La historia de las intervenciones y agresiones estadounidenses en Latinoamérica comienza en 1822 con la afirmación de la región como su esfera de influencia y sigue con la promulgación de la Doctrina Monroe, según la cual las naciones hispanoamericanas que emergían a la independencia constituían territorio vedado a los apetitos imperiales europeos y, por extensión, espacio natural de influencia estadounidense.
Luego viene la afirmación del principio del Destino Manifiesto, la guerra de 1848 contra México y el despojo de California y Nuevo México.
A partir de 1898 Estados Unidos entra en guerra contra el debilitado imperio español para conquistar sus territorios coloniales remanentes: Filipinas, Puerto Rico y Cuba.
Aunque el objetivo principal, por razones económicas y de geopolítica era el archipiélago filipino, el mejor pretexto se presentó en Cuba, donde los independentistas estaban llevando la mejor parte en su guerra contra el colonialismo español y se hallaban próximos a lograr por sí solos la victoria.

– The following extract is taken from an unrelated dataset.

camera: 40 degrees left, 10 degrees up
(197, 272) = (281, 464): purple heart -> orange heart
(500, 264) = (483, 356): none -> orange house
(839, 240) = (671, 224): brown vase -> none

La derrota de las debilitadas armas españolas no tardó mucho tiempo y permitió al debutante imperialismo norteamericano presentarse como fuerza fiel a su discurso anticolonialista, al tiempo que negaba o reducía el papel en ello de los independentistas cubanos que llevaban más 30 años sobre las armas y habían perdido en combate a algunos de sus principales líderes.

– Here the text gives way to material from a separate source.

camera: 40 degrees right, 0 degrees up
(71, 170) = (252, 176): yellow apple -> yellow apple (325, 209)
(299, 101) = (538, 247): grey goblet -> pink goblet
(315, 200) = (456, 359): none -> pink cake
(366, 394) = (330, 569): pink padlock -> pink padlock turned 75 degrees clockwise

En el curso de las siguientes tres décadas, Estados Unidos invadirá treinta y cuatro veces a los países de la Cuenca del Caribe: Ocupará México, Honduras, Guatemala, Costa Rica, Haití, Cuba, Nicaragua, Panamá y República Dominicana.
La sólida presencia británica en materia comercial, financiera y de infraestructura, impidió a Washington extender su penetración imperial a América del Sur.
En 1933, con el país afectado por una honda depresión económica, agotado por la campaña contra Sandino en Nicaragua e inquietado por el fuerte movimiento nacionalista latinoamericano estimulado por la Revolución Mexicana, llega al poder Franklin Delano Roosevelt quien inicia la política del Buen Vecino, retira las fuerzas de ocupación del Caribe y anuncia una política de no intervención en América Latina.
Terminada la Segunda Guerra Mundial, se inicia la Guerra Fría y se conforma un mundo bipolar para el que Washington convierte a América Latina en su retaguardia, al tiempo que crea en 1947 la Agencia Central de Inteligencia (CIA), que escribirá en la región una de las más tenebrosas historias de crimen, abuso y barbarie que haya conocido la humanidad.
Corresponden a este período el inicio de las agresiones y del bloqueo económico contra la revolución cubana y las invasiones contra Guatemala, República Dominicana, Panamá, Granada y la guerra sucia contra la Nicaragua sandinista.
Al término de la Guerra Fría, del Consenso de Washington determina que el dominio imperial de Estados Unidos sea reemplazado por la hegemonía económica, ejercicio que abre el apetito de los halcones de Washington que exigen el retorno a un poder imperial absoluto, asumido sin ambages, para lo cual se presta como anillo el dedo la asonada terrorista del 11 de septiembre de 2001 que justifica la supuesta “guerra contra el terrorismo”.
La integración de un sistema hemisférico dominado por Washington, el acomodamiento de América Latina a los intereses imperialistas de Estados Unidos en el rol de suministrador de materias primas; la integración de la Organización de Estados Americanos como patio trasero de EEUU, hasta la conversión de América Latina en una especie de taller de Estados Unidos para experimentar las diferentes formas de guerra contrainsurgente con todas las modalidades del terror, desapariciones, torturas, masacres y exilios forzados, diseñadas todas para destruir la relación entre la solidaridad y la individualidad. Desde 1898 Estados Unidos ha ejecutado “exitosamente” más de cuarenta cambios de régimen en América Latina.
Contrasta el hecho de que siga en pie y con más solidez que nunca, la revolución cubana, lo que mantiene la interrogante sobre la validez de una vía democrática para la retención de poder por las revoluciones populares dada la reiteración con que las fuerzas de derecha han demostrado que no acatan sus derrotas por la vía democrática de las urnas y apelan siempre a una u otra forma de violencia institucional basada en el orden burgués previamente establecido.
Por la significación de su vigencia para la Patria Grande, toca al pueblo venezolano defender, con la solidaridad y apoyo de todos sus semejantes del continente, la supervivencia de la revolución bolivariana, hasta la victoria siempre.